You will need some accounting and billing system to track your ARPA. Some SaaS enterprises utilize Stripe in managing their billing, but you can extract data from Quickbooks and Paypal if your financial model is based on those frameworks.

Peradventure, you are running multiple payment platforms, and you are yet to consolidate your data. You can pull them off in a central database and add up the numbers.

8. Monthly Recurring Revenue or MRR

Recurring Revenue is referred to as the heart of a SaaS business. This is a single and recurring figure you need to track regardless of the number of your billing cycles and pricing plans.

How do you estimate your MRR?

You need to summarize your Revenue received from all paying clients each month. Another means of calculating this metric is to multiply the aggregate number of paying clients by your average revenue per unit or user.

For instance, let’s assume there are five paying clients. Two of them are paying $150/month; two are paying $200/month while the last client is paying $960/year. Your MRR, in this case, will be:

(2*$150)+ (2*$100)+ $80=$580.

When you divide the outcome by the total number of paying clients, you will get $116, which is your ARPU in this case.

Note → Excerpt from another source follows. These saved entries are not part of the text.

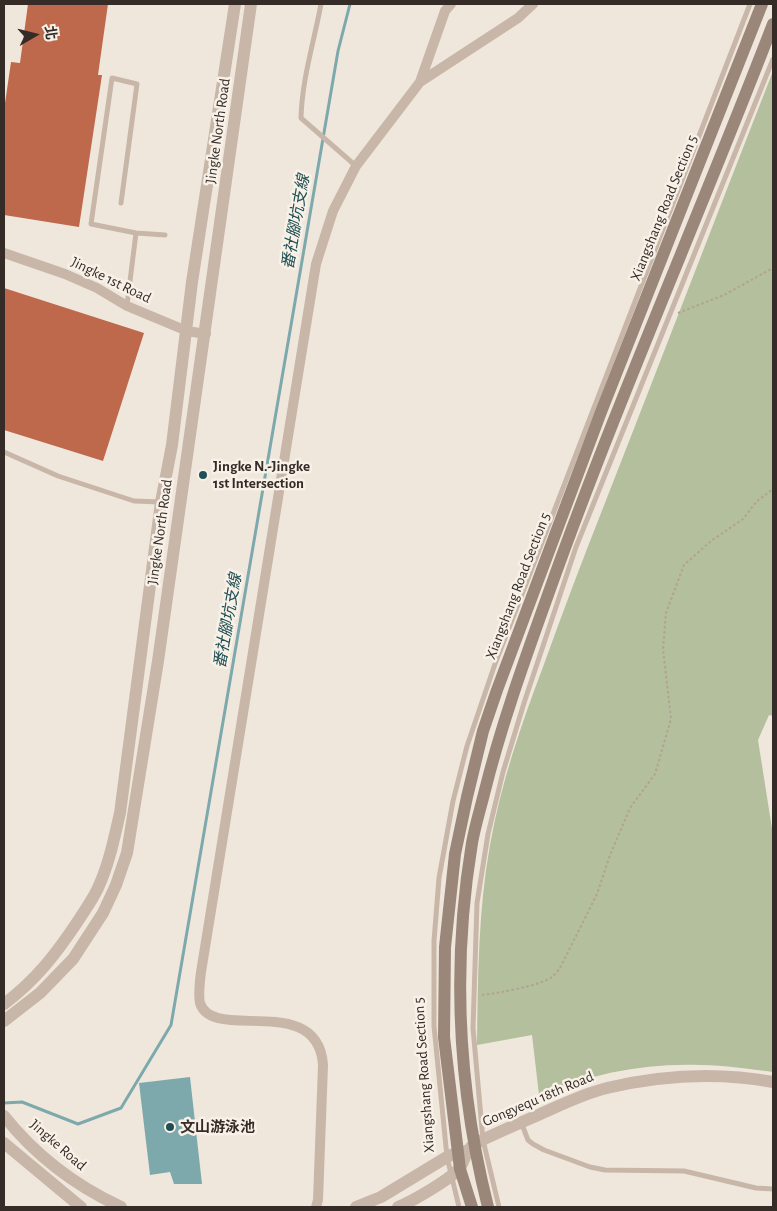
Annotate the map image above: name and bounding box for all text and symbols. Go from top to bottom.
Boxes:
north arrow [10,10,60,60]
text: 北 [42,25,58,41]
street label: Jingke North Road [202,77,234,185]
street label: Xiangshang Road Section 5 [626,132,702,284]
water label: 番社腳坑支線 [278,173,314,271]
street label: Jingke 1st Road [68,253,154,307]
place label: Jingke N.-Jingke 1st Intersection [213,457,310,492]
marker: Jingke N.-Jingke 1st Intersection [197,469,209,481]
street label: Jingke North Road [144,478,176,586]
street label: Xiangshang Road Section 5 [482,510,554,662]
water label: 番社腳坑支線 [210,572,246,670]
street label: Xiangshang Road Section 5 [410,997,438,1153]
street label: Gongyequ 18th Road [480,1067,596,1131]
street label: Jingke Road [26,1116,90,1174]
place label: 文山游泳池 [180,1118,255,1136]
marker: 文山游泳池 [164,1121,176,1133]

While you may find this estimation to be simple, you have to calculate several MRR figures, based on your business complexities. For instance, every SaaS enterprise should estimate churned MRR and new MRR in calculating net MRR.

Peradventure you have incorporated a pricing and brand strategy that makes you generate extra income from your current clients, you will also need to calculate your add-on MRR and include it in your net MRR.

These are the MRR figures you need to estimate:

· New MRR generated in a particular month by new clients only.

· Add-0n MRR or what is called expansion MRR from current clients( adding new customers, account upgrades, purchasing additional products, etc.)

· Churn MRR- the monthly income lost due to downgrades and Revenue lost per month.

· Net New MRR or aggregate MRR, which is the aggregate recurring income at the month-end calculated from add-on and churn.

·If you derive a higher churn rate than the new MRR, it means you are losing a lot of clients as each month goes by. This is the tip of going out of business.